Produce a verbatim copy of the entries listed below.

- **Source records**:
——
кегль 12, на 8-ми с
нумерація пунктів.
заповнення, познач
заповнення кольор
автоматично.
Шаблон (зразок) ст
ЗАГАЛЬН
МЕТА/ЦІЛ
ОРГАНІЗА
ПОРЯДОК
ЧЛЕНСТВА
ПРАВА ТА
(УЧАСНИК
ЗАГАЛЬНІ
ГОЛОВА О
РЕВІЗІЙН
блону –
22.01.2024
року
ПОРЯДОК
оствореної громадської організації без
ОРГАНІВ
——
- **Response to the exercise**:
кегль 12, на 8-ми с
нумерація пунктів.
заповнення, познач
заповнення кольор
автоматично.
Шаблон (зразок) ст
ЗАГАЛЬН
МЕТА/ЦІЛ
ОРГАНІЗА
ПОРЯДОК
ЧЛЕНСТВА
ПРАВА ТА
(УЧАСНИК
ЗАГАЛЬНІ
ГОЛОВА О
РЕВІЗІЙН
блону –
22.01.2024
року
ПОРЯДОК
оствореної громадської організації без
ОРГАНІВ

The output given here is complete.